Stock market hitting record highs, encouraging more participation.
Low market volatility, making investors feel safer to take risks.
Fear of Missing Out (FOMO) among those who missed earlier rallies.
Economic optimism and expectations that the U.S. Federal Reserve will maintain a stable policy stance.
Market Impact and Consequences:
Positive Impact:
This surge in bullish activity shows high investor confidence and strengthens market liquidity. It also drives up valuations in key technology and innovation sectors, especially AI and semiconductors, which continue to lead U.S. market growth.
Negative or Risk Factors:
However, such over-enthusiasm can be risky. History shows that when markets become excessively optimistic, returns often start to diminish. Barclays analysts warn that once too many stocks show euphoric signs, future performance tends to decline.

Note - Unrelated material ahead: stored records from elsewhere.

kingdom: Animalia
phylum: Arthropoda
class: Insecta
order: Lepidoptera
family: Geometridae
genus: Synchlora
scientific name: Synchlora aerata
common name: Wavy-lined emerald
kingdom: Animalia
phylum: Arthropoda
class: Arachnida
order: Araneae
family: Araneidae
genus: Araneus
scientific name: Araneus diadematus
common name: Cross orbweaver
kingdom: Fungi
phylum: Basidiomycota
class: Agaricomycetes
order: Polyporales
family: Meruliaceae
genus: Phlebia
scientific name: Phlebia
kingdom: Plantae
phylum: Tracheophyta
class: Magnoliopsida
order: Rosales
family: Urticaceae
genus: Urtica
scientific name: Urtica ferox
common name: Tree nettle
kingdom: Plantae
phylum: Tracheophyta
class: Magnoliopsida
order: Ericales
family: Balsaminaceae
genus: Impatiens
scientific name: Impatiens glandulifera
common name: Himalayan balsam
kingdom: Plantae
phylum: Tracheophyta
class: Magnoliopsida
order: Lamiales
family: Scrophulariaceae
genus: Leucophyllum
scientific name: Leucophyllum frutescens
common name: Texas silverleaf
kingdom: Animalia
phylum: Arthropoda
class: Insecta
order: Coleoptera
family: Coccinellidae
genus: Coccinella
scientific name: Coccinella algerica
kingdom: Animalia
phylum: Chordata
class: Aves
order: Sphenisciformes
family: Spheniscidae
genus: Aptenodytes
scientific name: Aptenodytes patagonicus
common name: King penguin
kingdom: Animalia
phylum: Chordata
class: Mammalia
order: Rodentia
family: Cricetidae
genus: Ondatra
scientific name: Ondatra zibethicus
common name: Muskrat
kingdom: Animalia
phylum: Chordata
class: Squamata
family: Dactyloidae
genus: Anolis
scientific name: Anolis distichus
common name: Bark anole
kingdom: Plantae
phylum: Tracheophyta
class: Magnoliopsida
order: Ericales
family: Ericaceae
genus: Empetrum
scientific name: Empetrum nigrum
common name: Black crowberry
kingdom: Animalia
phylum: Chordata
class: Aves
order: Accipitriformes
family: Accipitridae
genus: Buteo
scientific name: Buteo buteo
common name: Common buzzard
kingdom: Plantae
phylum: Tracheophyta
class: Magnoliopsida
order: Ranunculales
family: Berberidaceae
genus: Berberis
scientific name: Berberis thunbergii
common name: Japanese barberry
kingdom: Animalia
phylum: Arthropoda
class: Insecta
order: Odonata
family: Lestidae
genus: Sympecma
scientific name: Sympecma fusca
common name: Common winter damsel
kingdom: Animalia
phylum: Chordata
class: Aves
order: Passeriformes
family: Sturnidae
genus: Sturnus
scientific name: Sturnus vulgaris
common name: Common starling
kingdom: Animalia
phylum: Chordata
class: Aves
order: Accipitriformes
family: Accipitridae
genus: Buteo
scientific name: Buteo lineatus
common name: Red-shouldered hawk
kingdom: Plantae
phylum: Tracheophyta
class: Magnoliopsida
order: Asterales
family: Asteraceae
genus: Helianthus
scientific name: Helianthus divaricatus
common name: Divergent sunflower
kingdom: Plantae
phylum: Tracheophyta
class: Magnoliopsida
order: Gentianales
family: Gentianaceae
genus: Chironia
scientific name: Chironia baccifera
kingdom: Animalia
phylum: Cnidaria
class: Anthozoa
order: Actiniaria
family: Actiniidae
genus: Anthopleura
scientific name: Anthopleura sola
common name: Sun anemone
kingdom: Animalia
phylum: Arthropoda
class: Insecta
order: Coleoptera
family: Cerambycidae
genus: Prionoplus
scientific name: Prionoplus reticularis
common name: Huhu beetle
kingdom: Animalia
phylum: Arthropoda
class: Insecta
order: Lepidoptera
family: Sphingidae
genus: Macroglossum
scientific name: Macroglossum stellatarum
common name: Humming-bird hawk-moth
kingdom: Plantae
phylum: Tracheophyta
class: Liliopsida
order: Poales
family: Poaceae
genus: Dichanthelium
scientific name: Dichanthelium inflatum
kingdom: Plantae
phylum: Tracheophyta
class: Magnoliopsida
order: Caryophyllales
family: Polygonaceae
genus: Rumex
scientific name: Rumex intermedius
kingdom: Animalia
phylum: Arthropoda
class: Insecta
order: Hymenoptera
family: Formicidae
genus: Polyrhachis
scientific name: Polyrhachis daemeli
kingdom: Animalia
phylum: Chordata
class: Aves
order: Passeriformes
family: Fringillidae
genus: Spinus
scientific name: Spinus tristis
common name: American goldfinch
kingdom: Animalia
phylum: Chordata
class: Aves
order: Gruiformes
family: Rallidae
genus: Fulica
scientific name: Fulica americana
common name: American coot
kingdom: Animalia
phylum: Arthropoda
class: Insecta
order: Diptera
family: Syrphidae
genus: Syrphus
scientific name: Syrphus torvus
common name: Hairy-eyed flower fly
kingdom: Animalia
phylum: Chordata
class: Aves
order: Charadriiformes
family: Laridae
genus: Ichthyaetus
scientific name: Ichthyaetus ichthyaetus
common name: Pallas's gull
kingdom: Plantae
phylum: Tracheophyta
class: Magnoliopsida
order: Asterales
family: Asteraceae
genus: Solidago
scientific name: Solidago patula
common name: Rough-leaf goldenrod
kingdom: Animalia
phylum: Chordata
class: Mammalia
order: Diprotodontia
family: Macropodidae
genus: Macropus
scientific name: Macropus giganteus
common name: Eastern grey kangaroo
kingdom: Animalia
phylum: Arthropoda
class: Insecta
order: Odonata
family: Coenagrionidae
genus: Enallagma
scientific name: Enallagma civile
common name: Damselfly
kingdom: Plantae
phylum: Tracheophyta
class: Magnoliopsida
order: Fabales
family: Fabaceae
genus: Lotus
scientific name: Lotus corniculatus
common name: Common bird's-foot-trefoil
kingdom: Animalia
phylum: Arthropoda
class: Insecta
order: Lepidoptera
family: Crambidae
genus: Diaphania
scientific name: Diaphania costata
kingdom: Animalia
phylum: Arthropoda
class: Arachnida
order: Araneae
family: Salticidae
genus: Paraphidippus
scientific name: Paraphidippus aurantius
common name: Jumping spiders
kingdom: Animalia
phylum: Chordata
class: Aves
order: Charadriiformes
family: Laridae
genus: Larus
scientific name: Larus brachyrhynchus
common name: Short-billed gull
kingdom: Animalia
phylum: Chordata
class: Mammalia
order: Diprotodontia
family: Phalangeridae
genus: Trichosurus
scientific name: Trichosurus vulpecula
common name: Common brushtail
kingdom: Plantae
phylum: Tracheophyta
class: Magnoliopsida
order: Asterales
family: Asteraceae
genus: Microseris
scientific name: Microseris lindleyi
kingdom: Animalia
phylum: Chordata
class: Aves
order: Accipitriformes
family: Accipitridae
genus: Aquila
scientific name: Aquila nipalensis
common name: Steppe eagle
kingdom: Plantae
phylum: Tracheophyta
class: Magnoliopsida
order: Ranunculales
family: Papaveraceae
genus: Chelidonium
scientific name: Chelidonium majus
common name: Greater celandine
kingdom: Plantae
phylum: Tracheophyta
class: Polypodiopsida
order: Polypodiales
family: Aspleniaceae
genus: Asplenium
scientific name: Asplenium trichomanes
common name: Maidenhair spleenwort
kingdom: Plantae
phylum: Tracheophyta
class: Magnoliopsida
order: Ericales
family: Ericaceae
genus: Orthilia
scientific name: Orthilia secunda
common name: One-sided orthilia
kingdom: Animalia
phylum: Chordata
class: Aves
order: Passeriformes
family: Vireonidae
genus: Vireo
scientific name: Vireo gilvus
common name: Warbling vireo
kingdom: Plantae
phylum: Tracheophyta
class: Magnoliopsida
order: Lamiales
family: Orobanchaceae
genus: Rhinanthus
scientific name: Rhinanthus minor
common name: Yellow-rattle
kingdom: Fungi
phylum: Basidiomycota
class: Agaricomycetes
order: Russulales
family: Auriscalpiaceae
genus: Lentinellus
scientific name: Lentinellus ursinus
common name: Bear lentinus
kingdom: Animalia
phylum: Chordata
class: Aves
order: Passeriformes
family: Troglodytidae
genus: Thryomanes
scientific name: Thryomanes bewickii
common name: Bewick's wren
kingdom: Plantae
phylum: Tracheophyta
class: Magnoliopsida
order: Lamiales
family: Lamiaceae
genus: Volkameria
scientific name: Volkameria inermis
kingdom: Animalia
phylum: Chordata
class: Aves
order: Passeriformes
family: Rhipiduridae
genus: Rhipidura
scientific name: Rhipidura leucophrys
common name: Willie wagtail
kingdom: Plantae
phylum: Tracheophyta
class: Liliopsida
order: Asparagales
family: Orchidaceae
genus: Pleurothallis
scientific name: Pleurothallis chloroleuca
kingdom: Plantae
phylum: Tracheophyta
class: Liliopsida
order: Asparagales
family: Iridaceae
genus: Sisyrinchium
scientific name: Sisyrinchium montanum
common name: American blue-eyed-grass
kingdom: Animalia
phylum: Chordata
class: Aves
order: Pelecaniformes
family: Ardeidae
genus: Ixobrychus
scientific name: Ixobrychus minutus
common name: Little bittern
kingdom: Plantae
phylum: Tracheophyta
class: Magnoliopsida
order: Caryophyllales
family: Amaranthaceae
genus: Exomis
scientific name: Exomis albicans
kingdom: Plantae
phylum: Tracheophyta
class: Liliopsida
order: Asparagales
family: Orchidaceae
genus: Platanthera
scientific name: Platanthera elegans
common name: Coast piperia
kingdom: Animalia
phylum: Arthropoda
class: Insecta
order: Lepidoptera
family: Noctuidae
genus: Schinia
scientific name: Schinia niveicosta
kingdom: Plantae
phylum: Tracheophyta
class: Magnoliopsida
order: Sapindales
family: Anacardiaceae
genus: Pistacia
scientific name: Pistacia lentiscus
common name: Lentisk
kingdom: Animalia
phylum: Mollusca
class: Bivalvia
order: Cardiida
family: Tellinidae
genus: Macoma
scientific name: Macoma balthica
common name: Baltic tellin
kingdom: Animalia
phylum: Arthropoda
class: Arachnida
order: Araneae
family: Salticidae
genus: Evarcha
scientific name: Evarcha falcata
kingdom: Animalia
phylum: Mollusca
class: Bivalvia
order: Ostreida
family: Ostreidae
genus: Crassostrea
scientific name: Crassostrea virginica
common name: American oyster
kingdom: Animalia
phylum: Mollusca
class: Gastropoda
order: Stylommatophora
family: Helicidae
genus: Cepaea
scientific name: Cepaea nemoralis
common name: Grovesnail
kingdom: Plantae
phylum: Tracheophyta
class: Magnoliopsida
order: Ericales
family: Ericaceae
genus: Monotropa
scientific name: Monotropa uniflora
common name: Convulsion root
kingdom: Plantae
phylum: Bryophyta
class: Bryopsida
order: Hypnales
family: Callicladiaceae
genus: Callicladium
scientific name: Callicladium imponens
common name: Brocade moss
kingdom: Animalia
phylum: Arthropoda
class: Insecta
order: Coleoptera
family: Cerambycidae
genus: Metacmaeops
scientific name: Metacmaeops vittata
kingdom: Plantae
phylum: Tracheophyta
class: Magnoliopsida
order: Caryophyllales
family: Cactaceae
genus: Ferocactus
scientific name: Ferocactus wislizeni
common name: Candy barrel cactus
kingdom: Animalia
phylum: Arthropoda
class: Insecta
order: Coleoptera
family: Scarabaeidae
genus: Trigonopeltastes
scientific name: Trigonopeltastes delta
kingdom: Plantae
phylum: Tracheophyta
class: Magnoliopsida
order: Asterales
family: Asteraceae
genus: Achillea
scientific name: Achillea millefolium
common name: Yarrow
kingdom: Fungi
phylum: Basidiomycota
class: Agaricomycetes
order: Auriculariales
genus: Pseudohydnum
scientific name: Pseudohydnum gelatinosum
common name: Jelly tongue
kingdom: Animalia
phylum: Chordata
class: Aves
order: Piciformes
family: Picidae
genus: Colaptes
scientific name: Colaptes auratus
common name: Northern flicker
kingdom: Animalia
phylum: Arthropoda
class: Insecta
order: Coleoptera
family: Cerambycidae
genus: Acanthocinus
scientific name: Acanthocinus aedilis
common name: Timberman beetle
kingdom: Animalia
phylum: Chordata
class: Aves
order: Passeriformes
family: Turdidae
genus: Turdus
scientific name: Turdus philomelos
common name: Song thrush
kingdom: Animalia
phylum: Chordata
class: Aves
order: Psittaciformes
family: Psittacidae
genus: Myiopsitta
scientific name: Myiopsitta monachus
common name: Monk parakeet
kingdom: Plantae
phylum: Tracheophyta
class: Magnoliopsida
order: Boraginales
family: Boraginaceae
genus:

The current situation resembles “late-cycle exuberance,” similar to the final stages of the 1990s dot-com bubble. If the optimism becomes unsustainable, the market could face short-term corrections or volatility spikes.
Expert Views:
Market strategists like Greg Boutle (BNP Paribas) and Stefano Pascale (Barclays) say that this environment “feels like the late 1990s” — a period marked by excessive excitement before the market crash. Pascale warns that high euphoria readings often precede weaker returns.
However, experts also caution that predicting the exact end of such a rally is difficult — as bubbles can last longer than expected, and being too early to exit the market can also be costly. Therefore, investors are advised to adopt a balanced approach, maintaining some exposure to rising stocks while hedging against potential downturns.